# making my hacked 6.2 a little faster



## sparks (May 10, 2004)

OK I am no expert at hacking a tivo..it took me 3 tries and lots of reading to get mine done after the 6.2 upgrade but I have it running..And afraid to touch anything LOL 
but I have one problem, the usb is S L O W average dl speeds are .75 MB sec. 
I am using a linksys 200 wired connection to my pc. Some people have said that 4-5MB a second is more like it. 

Since I am connected thru the usb can I ftp off the computer to replace the usb drivers and get more speed or since I am using the usb ports will they drop out and no way to finish what I start? 

If i can what do I need to replace? 

Like I said after getting it to work I have been afraid of touching it for fear of screwing up something but I need more speed. 
Is there a safe and easy way to fix this ? 

thanks big time for reading this mess  

ps there was talk about linksys 200 not really working with any tivos or if so very slow...is there some other wired or wireless adapter like it that is faster, maybe my problem is the adapter and not the drivers?

I just need more speed...thanks for any help

Sparks


----------



## tom78221 (Mar 10, 2006)

sparks said:


> OK I am no expert at hacking a tivo..it took me 3 tries and lots of reading to get mine done after the 6.2 upgrade but I have it running..And afraid to touch anything LOL
> but I have one problem, the usb is S L O W average dl speeds are .75 MB sec.
> I am using a linksys 200 wired connection to my pc. Some people have said that 4-5MB a second is more like it.
> 
> ...


Is there a safe and easy way to fix this ?

Safe(the code is safe for hack your tivo) easy(depends on how much skill you have in hacking tivo)

http:// www.deal data base. com/forum /showthread.php?t=39328&highlight=Soapbox

take way all the spaces in the URL


----------



## Gunnyman (Jul 10, 2003)

sounds like you haven't installed the usb 2.0 drivers.


----------



## ttodd1 (Nov 6, 2003)

My thoughts too as I have the Linksys and I get great speeds.


----------



## Yog-Sothoth (Jun 14, 2005)

Run the script in this thread; it will update your USB drivers to the latest/greatest. As a matter of fact, it also adds support for the Linksys USB200M _version 2_.


----------



## sparks (May 10, 2004)

a very big thanks. I will give this a look this weekend.

Sparks


----------



## sparks (May 10, 2004)

ok I ran the script..man that is sweet.

I rebooted and using titools to get a movie 
before I always got .75mb.
it started off at 4.85....I almost fainted.
but quickly dropped to 2.1MB then 1.99 then finally
settled to 1.91.
ouch

hey its almost 3 times faster than it was..  

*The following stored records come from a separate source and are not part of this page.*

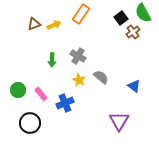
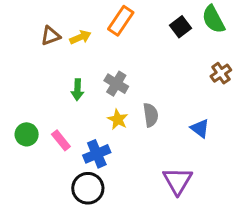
brown cross: (133, 32) -> (221, 73), moved
gray semicircle: (101, 77) -> (151, 115), turned 42
black circle: (30, 123) -> (88, 188), moved

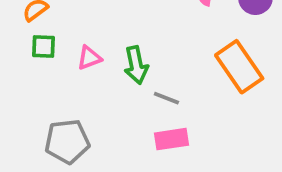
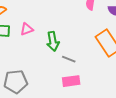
pink triangle: (89, 58) -> (27, 29), moved

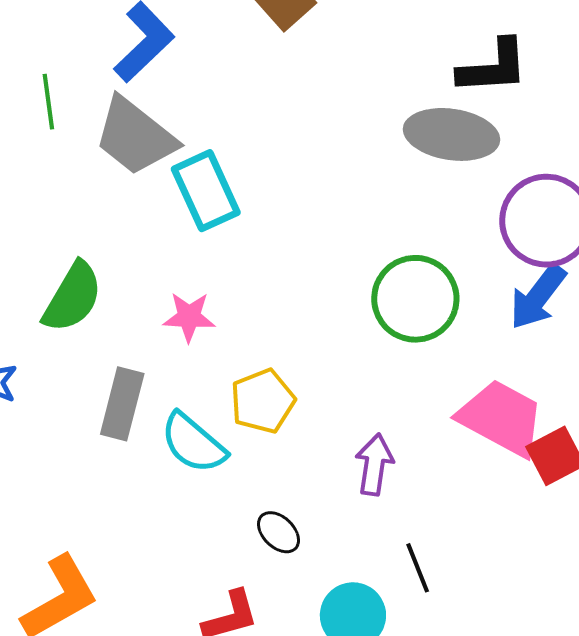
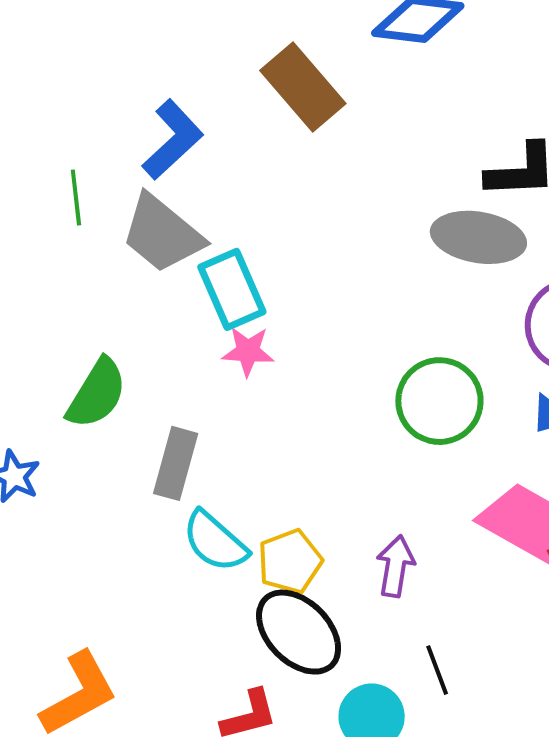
pink star: (189, 317) -> (248, 351), moved
yellow pentagon: (263, 401) -> (290, 562), moved
gray rectangle: (122, 404) -> (176, 463), moved
black ellipse: (279, 532) -> (299, 632), size x2.0

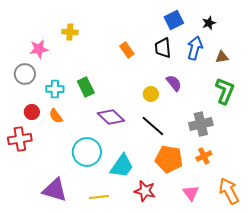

ttodd1 you said you got fast speeds...what is fast for
the linksys200m.

saw a couple of bad linksys post in the patch post and have to
ask, I guess I am just a little disappointed..

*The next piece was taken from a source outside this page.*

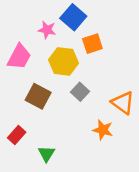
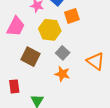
orange star: (103, 130) -> (62, 74), moved
red rectangle: (17, 135) -> (14, 86), turned -48

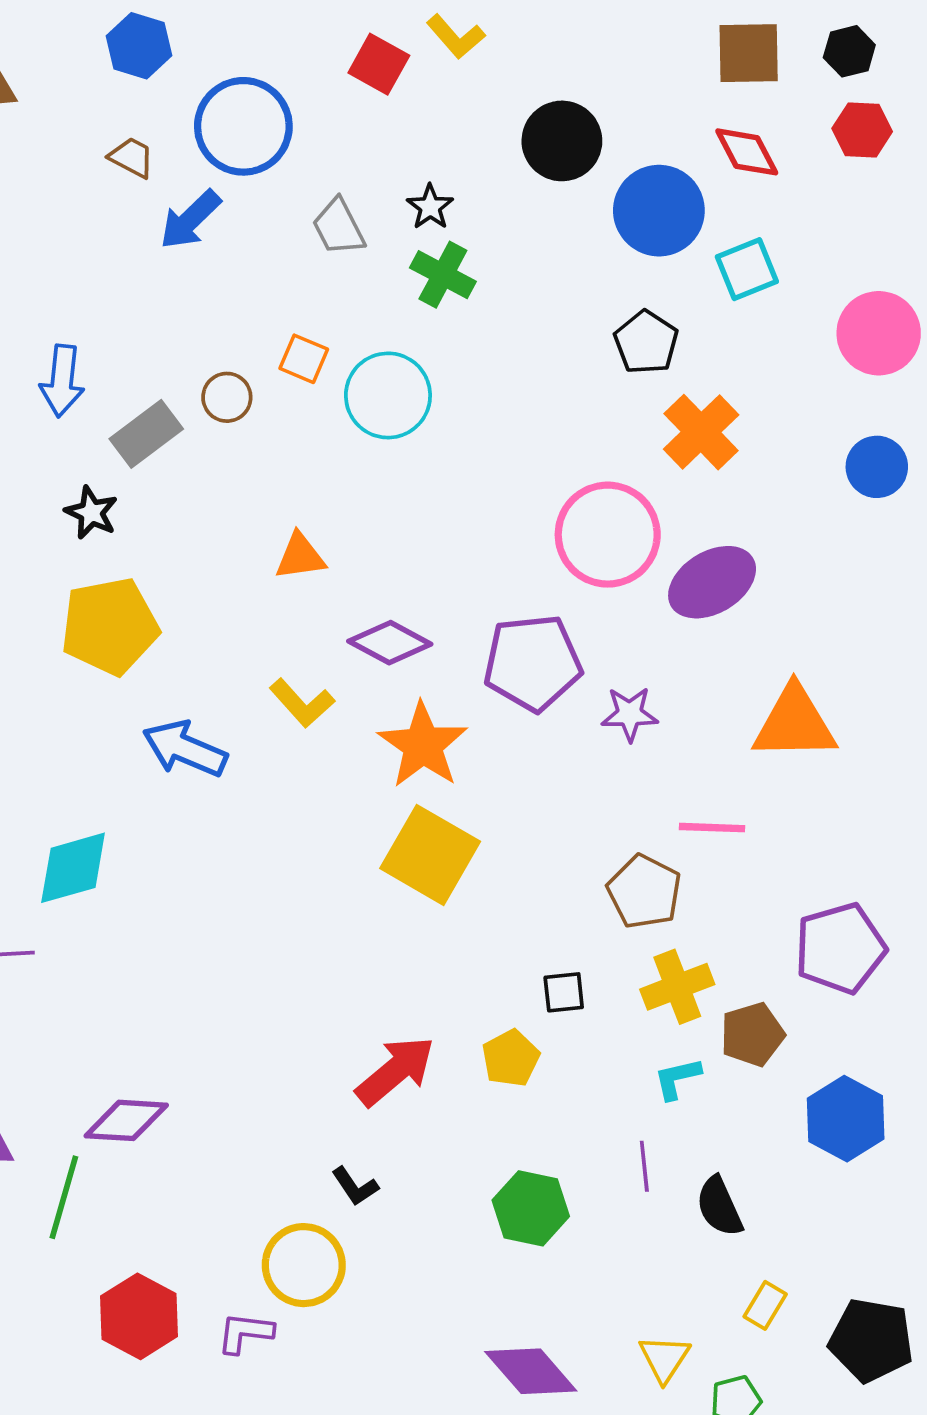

ps several people posted they see the Netgear FA120 doing 3 times
as fast as the linksys is this common?

hey its only $29 but I can't find one locally.

again thanks for any help info ...hey I take flames :0


Hey I just found an airlink AWLL3025....802.11g wireless adapter in the closet it says version 1.0 has anyone ever tried one of these?

sparks


----------



## Gunnyman (Jul 10, 2003)

wireless G adapters won't work on a Dtivo


----------



## sparks (May 10, 2004)

thanks Gunnyman if I can't get this linksys a little faster I will try a netgear.

wonder how I can get more voltage from the usb port LOL

sparks


----------



## Gunnyman (Jul 10, 2003)

there's a thread over on DDB called the soapbox derby or some such showing xfer speed tweaks and other nifty tips.


----------